N838 is the second most important residue for CpG recognition and flank interactions of DNMT3A. In the DNMT3A CGA structure, the side chain of N838 occupies the place of R836 and it contacts the CpG guanine, while in the CGT structure, it forms an H-bond to the +2/+3 phosphodiester group and the +2′ base. The N838A exchange led to strong changes in the flanking sequence preferences at the +1 position, which were distinct from R836A. In particular, the N383A mutant showed a very strong and unique drop of A(+1) and G(+1) preference in CpG (but not in non-CpG) methylation. This effect can be explained by the combined contact of N838 to the CpG guanine and the A(+1) N7 atom seen in the CGA structure. This contact could equally be formed with G(+1), suggesting that N838 is necessary for efficient CGA and CGG methylation. Hence, N838 functions to buffer the effect of R836 preventing an “overshooting” of the C(+1) preference. In summary, R836 and N838 interact with the CpG guanine and flanking sites in a flexible manner ensuring high activity and specificity of DNMT3A in diverse flanking sequence contexts.

Roles of RD loop residues L883 and R882

One of the most striking observations of this study was the very strong rate enhancement caused by the L883A exchange. This finding can be explained in the context of the DNMT3A structure, showing that the hydrophobic L883 side chain is placed at an exposed and hydrophilic position pointing toward the DNA. Nevertheless, this residue is conserved in all DNMT3A enzymes, indicating that it must have an important biological role. Our data show that L883 is required to stabilize the DNMT3A-specific conformation of the RD loop, because the L883A mutation caused similar changes in flanking preferences as R882A and R882H. The +1 to +3 flanking sequence preferences of R882A, R882H, and L883A in CpG and non-CpG methylation showed similarity to DNMT3B, including the preference for G(+1) and A(+1) in CpG methylation, G(+1) in non-CpG methylation, and absence of the DNMT3A-characteristic C(+1) and C(+2) preference in CpG, and even more in non-CpG methylation. These changes convert the DNMT3A type preference profile for the +1 site (C>T>A>G) into a DNMT3B-like profile (G>A>C>T). Our data indicate that the RD loop residues are needed to stabilize its DNMT3A-specific conformation, allowing for several DNMT3A-specific DNA contacts to the flanking sequence. This function apparently is so important and dependent on the presence of L883 that a reduction of the activity of DNMT3A by this residue was tolerated in evolution.

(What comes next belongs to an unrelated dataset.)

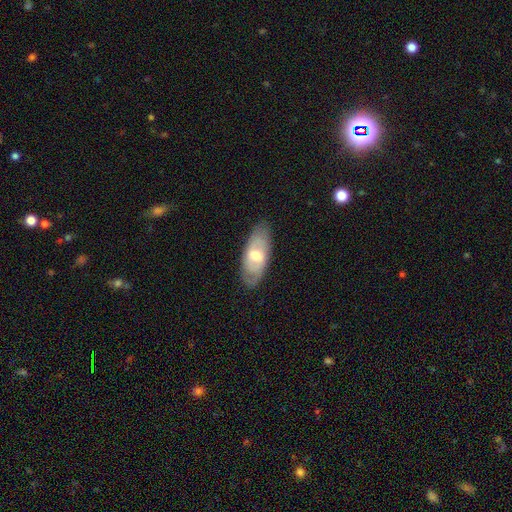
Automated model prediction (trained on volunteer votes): A featured or disk galaxy (53%). Merging: none (81%).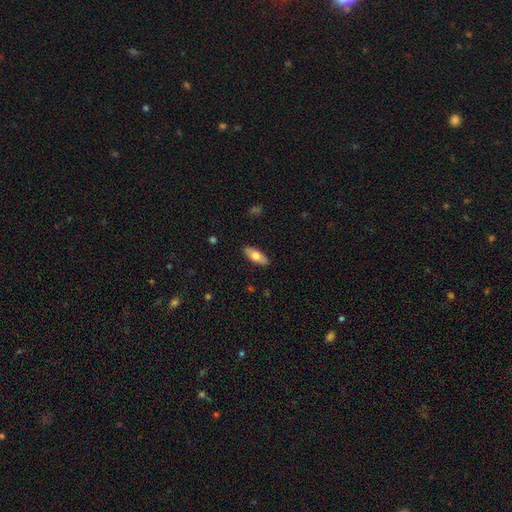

Disruption of the DNMT3A-specific DNA contacts of the RD loop leads to flanking sequence preference profiles that are DNMT3B-like, and this process is one of the important carcinogenic mechanisms of R882H (21, 22, 23). However, the prominent and specific role of the R882H cancer mutation is also due to two more unrelated effects. (1) H882 in the R882H mutant has been shown to form new interface contacts leading to a preferred formation of mutant/mutant RD interfaces, which finally causes a dominant effect of the R882H mutation (24). (2) The R882H mutation arises from the deamination of a methylated cytosine in a CpG site, leading to a high mutational pressure at this site.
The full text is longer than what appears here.